Entries supplied:

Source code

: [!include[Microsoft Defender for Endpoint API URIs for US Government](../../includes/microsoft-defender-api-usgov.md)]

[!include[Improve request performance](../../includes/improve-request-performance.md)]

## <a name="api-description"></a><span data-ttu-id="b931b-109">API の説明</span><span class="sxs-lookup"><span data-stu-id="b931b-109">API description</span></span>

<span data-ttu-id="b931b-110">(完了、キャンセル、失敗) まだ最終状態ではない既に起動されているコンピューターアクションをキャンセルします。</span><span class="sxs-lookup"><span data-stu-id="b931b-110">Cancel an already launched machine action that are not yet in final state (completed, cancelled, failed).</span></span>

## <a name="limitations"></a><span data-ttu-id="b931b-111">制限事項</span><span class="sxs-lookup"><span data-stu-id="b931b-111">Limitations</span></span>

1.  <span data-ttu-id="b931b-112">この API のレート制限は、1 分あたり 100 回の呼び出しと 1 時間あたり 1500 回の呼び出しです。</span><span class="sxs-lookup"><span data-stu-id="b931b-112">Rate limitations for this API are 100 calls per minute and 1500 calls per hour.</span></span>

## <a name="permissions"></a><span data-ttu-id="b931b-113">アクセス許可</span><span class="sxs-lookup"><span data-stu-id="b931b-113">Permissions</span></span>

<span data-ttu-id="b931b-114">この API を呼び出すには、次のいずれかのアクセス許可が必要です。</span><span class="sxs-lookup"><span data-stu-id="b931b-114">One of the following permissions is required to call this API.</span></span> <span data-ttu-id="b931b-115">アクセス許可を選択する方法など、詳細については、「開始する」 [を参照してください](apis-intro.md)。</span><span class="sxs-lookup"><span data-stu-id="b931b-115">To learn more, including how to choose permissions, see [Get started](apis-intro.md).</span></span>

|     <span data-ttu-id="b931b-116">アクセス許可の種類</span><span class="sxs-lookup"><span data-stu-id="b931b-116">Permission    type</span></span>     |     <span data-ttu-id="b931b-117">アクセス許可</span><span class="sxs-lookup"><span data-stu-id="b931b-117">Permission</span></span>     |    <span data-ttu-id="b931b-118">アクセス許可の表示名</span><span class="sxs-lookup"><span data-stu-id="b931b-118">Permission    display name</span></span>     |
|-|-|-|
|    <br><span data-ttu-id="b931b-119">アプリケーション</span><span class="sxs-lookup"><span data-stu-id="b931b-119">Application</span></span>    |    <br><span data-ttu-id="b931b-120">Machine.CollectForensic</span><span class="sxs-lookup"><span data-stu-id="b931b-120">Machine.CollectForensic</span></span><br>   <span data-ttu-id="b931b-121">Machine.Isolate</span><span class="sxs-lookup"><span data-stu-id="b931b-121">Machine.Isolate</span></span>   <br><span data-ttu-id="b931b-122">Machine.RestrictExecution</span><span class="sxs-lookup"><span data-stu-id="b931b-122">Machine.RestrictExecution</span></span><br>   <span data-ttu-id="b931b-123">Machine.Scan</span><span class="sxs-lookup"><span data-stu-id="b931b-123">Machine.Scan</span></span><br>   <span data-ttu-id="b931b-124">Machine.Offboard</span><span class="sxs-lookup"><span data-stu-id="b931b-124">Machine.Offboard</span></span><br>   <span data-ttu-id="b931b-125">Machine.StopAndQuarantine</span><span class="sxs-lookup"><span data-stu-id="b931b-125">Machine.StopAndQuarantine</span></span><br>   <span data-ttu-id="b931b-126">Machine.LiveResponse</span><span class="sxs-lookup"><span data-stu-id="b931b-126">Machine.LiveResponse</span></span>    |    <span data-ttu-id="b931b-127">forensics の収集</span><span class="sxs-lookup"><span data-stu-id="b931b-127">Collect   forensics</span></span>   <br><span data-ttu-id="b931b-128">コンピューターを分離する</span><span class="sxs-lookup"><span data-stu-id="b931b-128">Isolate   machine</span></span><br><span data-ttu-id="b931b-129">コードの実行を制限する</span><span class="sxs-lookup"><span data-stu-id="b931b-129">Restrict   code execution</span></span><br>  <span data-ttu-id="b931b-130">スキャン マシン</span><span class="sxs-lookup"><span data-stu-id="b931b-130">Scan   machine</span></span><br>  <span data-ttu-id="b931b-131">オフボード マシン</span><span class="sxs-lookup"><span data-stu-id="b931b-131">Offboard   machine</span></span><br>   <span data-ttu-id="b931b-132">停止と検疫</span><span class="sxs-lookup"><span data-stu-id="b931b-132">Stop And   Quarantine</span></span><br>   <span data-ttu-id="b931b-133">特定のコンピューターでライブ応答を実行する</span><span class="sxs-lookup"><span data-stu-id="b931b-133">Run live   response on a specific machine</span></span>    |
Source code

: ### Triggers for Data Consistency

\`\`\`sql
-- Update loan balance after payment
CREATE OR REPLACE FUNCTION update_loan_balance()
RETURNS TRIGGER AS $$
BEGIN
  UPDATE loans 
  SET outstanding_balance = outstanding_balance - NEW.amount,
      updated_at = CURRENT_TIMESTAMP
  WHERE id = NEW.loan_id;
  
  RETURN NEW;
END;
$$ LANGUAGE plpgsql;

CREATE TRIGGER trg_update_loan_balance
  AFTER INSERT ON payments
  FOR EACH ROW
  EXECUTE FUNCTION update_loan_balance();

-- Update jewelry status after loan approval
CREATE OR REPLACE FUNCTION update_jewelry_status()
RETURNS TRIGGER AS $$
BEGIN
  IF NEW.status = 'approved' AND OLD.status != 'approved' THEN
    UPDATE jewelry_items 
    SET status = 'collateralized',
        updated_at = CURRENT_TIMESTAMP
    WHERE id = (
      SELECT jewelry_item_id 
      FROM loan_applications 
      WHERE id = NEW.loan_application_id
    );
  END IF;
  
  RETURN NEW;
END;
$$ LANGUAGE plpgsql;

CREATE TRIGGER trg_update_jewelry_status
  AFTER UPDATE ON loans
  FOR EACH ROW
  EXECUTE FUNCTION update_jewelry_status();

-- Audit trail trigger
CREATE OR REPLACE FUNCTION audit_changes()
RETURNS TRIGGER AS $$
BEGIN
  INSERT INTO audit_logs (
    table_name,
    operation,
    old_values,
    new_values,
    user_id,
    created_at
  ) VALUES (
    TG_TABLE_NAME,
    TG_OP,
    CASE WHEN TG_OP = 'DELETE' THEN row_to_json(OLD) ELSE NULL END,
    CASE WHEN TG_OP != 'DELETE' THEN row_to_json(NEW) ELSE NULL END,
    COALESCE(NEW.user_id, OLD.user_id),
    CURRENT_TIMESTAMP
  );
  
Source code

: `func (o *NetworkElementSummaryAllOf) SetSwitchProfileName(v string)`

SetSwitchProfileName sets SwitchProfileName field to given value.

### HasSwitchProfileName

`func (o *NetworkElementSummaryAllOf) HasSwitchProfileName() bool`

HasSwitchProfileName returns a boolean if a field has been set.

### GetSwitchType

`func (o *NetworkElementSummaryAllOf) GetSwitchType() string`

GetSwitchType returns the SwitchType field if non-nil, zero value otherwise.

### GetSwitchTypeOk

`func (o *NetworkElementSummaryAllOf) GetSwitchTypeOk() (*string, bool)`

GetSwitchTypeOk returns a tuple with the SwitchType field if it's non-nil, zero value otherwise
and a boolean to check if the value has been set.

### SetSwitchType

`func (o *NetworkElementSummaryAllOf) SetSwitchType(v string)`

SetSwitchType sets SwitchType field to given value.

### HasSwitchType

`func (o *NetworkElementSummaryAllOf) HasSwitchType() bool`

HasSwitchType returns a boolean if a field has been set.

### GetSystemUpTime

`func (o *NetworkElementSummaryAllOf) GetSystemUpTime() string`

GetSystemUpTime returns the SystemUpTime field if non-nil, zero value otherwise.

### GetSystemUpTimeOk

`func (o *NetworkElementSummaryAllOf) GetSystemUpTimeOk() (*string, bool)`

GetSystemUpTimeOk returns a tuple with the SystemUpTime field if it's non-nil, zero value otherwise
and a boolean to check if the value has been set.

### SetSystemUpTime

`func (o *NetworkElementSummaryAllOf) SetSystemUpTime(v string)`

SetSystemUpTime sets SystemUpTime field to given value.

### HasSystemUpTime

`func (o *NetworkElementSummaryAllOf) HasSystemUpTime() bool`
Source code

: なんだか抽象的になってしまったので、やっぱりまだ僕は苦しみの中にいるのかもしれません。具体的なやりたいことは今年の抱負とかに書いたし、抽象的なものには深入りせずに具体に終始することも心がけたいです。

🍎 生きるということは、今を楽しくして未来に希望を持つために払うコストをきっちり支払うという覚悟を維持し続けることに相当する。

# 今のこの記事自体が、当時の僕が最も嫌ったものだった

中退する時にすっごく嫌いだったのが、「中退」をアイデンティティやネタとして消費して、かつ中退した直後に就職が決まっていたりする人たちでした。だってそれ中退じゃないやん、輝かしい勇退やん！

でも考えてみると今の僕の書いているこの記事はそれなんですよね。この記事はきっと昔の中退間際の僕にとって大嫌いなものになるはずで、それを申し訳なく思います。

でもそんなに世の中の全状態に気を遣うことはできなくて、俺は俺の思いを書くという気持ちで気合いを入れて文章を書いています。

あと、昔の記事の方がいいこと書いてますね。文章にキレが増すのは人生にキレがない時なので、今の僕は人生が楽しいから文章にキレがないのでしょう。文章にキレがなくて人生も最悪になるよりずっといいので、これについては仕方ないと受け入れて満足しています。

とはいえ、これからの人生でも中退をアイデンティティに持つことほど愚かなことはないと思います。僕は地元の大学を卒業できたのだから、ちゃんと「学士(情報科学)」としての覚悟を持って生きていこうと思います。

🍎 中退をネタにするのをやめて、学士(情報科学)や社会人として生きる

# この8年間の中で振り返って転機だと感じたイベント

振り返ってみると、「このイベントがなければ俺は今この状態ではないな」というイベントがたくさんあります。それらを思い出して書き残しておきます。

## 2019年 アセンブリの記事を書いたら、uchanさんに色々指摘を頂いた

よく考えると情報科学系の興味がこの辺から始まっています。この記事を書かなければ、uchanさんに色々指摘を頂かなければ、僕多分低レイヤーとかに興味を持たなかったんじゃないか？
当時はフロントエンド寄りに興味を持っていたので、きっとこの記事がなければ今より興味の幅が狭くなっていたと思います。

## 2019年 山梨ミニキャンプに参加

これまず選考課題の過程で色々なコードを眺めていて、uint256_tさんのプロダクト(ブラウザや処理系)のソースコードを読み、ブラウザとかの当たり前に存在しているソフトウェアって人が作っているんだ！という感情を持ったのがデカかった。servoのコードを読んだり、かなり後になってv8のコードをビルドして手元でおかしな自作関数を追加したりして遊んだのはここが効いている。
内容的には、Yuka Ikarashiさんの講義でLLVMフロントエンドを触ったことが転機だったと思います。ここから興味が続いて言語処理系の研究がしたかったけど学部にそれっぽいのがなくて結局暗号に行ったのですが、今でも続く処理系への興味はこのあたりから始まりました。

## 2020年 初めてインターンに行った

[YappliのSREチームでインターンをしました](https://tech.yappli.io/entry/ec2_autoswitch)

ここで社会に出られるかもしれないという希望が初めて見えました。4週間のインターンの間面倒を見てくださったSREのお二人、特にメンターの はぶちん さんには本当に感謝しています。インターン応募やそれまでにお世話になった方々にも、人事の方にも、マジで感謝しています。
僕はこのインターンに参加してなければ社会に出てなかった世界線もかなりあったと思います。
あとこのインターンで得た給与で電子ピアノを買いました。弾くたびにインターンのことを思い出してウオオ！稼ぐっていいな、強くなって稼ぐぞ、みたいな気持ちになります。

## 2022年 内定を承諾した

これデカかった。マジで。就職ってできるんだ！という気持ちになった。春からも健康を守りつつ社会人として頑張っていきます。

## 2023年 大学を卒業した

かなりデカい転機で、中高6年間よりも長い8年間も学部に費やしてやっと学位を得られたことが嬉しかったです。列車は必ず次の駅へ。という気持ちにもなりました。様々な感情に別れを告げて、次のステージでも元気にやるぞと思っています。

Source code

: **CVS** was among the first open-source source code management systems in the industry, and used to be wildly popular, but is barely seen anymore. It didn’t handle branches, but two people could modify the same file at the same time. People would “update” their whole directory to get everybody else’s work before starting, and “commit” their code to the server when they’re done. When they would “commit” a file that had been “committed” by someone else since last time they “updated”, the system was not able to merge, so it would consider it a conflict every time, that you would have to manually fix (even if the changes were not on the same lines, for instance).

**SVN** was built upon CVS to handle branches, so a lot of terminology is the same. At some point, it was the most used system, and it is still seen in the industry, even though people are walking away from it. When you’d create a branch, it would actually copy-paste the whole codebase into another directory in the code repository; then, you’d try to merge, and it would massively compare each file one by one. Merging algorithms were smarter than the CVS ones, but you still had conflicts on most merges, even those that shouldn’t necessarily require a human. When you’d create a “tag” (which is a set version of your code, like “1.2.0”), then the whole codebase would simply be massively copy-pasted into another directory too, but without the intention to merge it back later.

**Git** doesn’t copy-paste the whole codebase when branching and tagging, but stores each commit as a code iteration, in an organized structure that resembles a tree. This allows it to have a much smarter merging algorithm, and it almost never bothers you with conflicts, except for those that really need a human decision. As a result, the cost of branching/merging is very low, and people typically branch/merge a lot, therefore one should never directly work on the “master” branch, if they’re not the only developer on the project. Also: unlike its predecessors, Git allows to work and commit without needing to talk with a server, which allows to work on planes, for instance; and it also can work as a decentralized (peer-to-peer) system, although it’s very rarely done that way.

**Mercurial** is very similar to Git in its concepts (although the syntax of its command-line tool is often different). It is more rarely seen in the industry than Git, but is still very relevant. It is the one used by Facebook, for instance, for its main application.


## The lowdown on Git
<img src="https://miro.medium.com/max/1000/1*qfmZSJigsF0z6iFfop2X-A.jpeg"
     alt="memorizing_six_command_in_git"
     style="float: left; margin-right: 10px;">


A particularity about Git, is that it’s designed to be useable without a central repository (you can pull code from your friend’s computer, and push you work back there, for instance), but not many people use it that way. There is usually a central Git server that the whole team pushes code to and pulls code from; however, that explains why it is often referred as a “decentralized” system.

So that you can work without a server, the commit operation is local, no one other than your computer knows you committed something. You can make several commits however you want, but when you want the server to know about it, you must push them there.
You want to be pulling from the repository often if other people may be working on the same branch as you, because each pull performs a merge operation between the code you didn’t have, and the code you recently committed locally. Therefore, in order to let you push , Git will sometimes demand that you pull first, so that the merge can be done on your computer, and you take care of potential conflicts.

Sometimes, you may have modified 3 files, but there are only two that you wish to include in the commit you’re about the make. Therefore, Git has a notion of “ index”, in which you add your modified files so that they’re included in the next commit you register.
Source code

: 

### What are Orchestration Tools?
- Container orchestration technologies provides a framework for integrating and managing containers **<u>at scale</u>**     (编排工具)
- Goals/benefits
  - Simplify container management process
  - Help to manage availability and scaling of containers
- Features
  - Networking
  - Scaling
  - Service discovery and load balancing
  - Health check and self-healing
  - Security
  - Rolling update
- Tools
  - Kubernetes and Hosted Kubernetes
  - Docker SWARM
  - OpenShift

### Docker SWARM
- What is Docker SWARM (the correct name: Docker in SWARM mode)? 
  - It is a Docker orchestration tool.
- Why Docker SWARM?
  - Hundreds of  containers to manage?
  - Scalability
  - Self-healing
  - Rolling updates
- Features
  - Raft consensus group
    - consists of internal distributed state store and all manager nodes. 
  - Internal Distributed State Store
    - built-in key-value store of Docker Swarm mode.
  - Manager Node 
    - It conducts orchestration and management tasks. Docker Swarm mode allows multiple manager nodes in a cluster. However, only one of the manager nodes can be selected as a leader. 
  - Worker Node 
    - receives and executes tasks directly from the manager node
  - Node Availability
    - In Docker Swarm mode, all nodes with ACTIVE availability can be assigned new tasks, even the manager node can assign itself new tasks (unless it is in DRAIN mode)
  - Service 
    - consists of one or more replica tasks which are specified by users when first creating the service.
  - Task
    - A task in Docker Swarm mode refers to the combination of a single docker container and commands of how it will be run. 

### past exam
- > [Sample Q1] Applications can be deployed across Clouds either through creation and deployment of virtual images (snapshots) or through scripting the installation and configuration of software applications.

What you will do: Please, from the material above, copy only the lines from the line with "-- Update loan balance after payment" up to and including the line with "IF NEW.status = 'approved'", exactly as written.

Response area:
-- Update loan balance after payment
CREATE OR REPLACE FUNCTION update_loan_balance()
RETURNS TRIGGER AS $$
BEGIN
  UPDATE loans 
  SET outstanding_balance = outstanding_balance - NEW.amount,
      updated_at = CURRENT_TIMESTAMP
  WHERE id = NEW.loan_id;
  
  RETURN NEW;
END;
$$ LANGUAGE plpgsql;

CREATE TRIGGER trg_update_loan_balance
  AFTER INSERT ON payments
  FOR EACH ROW
  EXECUTE FUNCTION update_loan_balance();

-- Update jewelry status after loan approval
CREATE OR REPLACE FUNCTION update_jewelry_status()
RETURNS TRIGGER AS $$
BEGIN
  IF NEW.status = 'approved' AND OLD.status != 'approved' THEN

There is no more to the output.